[Saved data entries]

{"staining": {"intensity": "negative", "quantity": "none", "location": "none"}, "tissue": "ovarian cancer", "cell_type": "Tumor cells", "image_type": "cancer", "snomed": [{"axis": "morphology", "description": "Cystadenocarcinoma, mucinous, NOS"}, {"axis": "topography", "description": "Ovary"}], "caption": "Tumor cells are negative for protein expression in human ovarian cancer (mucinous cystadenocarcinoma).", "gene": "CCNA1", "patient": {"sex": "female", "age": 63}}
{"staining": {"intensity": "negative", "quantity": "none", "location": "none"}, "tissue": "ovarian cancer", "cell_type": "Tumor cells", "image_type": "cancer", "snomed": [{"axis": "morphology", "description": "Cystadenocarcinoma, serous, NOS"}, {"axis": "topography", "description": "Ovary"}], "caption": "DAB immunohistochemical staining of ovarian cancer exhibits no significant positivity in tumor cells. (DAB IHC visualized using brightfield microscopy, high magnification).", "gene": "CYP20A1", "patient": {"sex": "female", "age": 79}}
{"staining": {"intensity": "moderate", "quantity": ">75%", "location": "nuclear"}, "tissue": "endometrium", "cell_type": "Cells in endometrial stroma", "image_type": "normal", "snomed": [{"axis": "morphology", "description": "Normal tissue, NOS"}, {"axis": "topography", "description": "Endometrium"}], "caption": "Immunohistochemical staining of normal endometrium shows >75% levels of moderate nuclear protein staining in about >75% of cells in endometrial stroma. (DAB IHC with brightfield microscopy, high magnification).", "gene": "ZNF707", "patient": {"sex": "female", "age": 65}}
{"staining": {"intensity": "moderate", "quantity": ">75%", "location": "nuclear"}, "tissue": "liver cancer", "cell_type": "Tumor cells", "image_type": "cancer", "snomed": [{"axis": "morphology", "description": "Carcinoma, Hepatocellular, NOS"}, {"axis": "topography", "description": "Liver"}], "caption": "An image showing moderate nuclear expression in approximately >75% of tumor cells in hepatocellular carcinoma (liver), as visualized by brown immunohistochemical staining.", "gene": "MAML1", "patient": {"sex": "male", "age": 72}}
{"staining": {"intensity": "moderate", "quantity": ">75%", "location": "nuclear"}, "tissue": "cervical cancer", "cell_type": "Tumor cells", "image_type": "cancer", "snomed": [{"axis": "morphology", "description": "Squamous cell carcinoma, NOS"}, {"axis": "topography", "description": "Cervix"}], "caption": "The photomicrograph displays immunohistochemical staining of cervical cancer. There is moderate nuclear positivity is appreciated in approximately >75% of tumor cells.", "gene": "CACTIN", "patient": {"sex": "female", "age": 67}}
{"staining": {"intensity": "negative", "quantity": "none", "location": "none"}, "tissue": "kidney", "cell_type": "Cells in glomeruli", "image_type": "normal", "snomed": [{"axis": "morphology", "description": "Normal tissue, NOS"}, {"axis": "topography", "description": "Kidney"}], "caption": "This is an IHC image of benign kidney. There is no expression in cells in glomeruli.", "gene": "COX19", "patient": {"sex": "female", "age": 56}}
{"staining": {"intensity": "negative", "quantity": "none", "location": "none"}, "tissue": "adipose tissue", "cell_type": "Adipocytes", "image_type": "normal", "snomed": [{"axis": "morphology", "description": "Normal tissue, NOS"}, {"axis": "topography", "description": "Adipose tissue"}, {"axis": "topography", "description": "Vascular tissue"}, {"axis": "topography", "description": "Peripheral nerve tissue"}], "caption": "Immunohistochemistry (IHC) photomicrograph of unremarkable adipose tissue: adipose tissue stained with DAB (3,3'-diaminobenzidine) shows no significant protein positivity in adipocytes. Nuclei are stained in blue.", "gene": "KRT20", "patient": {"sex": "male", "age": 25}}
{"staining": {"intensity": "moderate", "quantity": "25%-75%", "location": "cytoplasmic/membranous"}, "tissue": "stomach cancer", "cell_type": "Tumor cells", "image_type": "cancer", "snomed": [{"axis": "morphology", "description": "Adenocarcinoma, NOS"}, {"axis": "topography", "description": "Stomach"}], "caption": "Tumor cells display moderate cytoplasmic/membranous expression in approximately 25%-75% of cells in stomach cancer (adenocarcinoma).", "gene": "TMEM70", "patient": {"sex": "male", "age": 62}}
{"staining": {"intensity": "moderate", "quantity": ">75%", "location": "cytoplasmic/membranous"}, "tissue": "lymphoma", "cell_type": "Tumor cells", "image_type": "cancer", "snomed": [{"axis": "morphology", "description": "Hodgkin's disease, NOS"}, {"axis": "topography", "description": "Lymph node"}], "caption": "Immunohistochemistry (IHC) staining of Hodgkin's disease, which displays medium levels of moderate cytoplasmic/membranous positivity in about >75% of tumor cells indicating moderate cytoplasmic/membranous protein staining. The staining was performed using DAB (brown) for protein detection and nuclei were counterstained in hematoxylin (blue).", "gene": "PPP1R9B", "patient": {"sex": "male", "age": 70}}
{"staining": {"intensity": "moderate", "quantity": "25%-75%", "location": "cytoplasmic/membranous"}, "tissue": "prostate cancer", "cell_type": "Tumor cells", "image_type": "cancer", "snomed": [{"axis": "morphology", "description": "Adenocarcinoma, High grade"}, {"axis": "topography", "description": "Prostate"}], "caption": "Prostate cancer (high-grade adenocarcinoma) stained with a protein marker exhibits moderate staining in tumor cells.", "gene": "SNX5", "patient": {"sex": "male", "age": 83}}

» EXERCISE DESCRIPTION: Find all lines in the records that hold the word "There". Copy them.

» OUTPUT:
{"staining": {"intensity": "moderate", "quantity": ">75%", "location": "nuclear"}, "tissue": "cervical cancer", "cell_type": "Tumor cells", "image_type": "cancer", "snomed": [{"axis": "morphology", "description": "Squamous cell carcinoma, NOS"}, {"axis": "topography", "description": "Cervix"}], "caption": "The photomicrograph displays immunohistochemical staining of cervical cancer. There is moderate nuclear positivity is appreciated in approximately >75% of tumor cells.", "gene": "CACTIN", "patient": {"sex": "female", "age": 67}}
{"staining": {"intensity": "negative", "quantity": "none", "location": "none"}, "tissue": "kidney", "cell_type": "Cells in glomeruli", "image_type": "normal", "snomed": [{"axis": "morphology", "description": "Normal tissue, NOS"}, {"axis": "topography", "description": "Kidney"}], "caption": "This is an IHC image of benign kidney. There is no expression in cells in glomeruli.", "gene": "COX19", "patient": {"sex": "female", "age": 56}}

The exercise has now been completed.